— Что ж, зато теперь понятно, отчего здесь нечем дышать, — пробормотал антиванец больше для себя, вползая вслед за Броской на уже проверенную плиту. Ничем более не удерживаемая зеркальная пластина над провалом встала на место с хрустящим стуком. — Спасибо, друг гном.
— Да чевой там, — Броска поднялся, балансируя вытянутыми в стороны руками, в опасении ненароком шагнуть куда-нибудь еще и с силой потер ушибленный затылок. — Эт хорошо, что ты тудой свалился, а не я. Тебе б меня было не вытащить.
— Как у вас там? — донесся до них голос Кусланда. За то время, что потратил Броска на помощь бывшему ассасину, Айан успел забраться на три плиты внутри комнаты. Дальше дорогу он не помнил и оттого оставался на месте, с облегчением видя, что его помощь не понадобилась.
— У нас тут порядок, — Броска посторонился, давая подняться Зеврану. — Стой, где стоишь.
— В самом деле, мой Страж, — антиванец поморщился, оглядывая оставшийся им путь. — Не ходи сюда. Мой спаситель немного неповоротлив, но ты в своих доспехах еще неповоротливее его. И возвращаться не нужно. Просто стой!
Кусланд опустил уже было занесенную над полом ногу и замер. Зевран и Фарен вновь двинулись вперед, уворачиваясь от приходивших в движение стен, падающих с потолка дробящих каменных и алмазных штырей и балок, высматривая на пути острейшие зеркальные ловушки и стремительно перепрыгивая через открывающиеся в полу провалы. Не останавливаясь и почти не прерываясь, они словно исполняли какой-то особый танец — повторить который решился бы далеко не каждый. И далеко не каждый из решившихся дожил бы до его конца. Стоило признать — без особого вреда для себя пройти комнату Каридина мог бы лишь ловкач, обладавший бы эльфийской гибкостью и силой гнома. Любой прочий едва ли мог бы расчитывать на счастливый исход.

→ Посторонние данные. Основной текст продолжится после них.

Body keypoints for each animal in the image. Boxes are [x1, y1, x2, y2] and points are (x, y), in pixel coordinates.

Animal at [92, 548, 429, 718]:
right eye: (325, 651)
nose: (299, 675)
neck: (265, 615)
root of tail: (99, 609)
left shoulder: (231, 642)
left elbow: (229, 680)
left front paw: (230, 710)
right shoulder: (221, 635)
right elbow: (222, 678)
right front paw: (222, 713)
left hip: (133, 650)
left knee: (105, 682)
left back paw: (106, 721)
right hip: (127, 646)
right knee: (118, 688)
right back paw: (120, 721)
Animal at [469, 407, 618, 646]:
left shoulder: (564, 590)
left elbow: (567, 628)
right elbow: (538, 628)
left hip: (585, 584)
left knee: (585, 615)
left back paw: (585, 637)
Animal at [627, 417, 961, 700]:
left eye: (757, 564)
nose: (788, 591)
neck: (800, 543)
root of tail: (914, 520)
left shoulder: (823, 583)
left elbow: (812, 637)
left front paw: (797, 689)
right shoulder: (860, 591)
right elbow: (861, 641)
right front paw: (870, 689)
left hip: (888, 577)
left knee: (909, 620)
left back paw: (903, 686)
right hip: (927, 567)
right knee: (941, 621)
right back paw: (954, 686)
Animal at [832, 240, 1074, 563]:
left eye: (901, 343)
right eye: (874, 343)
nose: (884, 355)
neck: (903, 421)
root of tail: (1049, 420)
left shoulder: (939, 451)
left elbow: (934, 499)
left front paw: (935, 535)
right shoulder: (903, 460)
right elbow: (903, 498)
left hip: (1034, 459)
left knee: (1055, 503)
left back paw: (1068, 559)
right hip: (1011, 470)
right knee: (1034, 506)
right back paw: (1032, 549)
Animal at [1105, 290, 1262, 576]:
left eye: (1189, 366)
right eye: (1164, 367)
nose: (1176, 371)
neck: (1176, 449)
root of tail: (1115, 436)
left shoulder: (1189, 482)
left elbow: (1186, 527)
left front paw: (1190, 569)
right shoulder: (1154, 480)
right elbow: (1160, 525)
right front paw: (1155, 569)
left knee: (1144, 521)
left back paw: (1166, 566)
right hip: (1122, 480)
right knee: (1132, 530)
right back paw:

Наконец, совершив последний прыжок, Зевран мягко приземлился на плотную плиту — не зеркальную, а гранитную. Мигом позже рядом с ним тяжело упал Броска. Оба — и гном, и эльф гляделись так, будто множество раз за короткий промежуток времени попеременно получали то помилование, то смертный приговор, стоя уже на эшафоте. Но дело было почти сделано.
— Давай, друг мой, — Зевран мотнул подбородком в сторону одного из рычагов, рукояти которых, как теперь уже было видно, и в самом деле неизвестный — хотя, быть может, и известный, мастер сделал в форме глаз. — Закончим это дело.
Он и с трудом поднявшийся Броска, рубаха на котором была пропитана кровью и располосована в двух местах, когда хартиец неверно расчитал направленность взмаха появившегося словно изнеоткуда зеркального лезвия, встали каждый у своего рычага. По знаку Зеврана оба глаза одновременно были опущены вниз.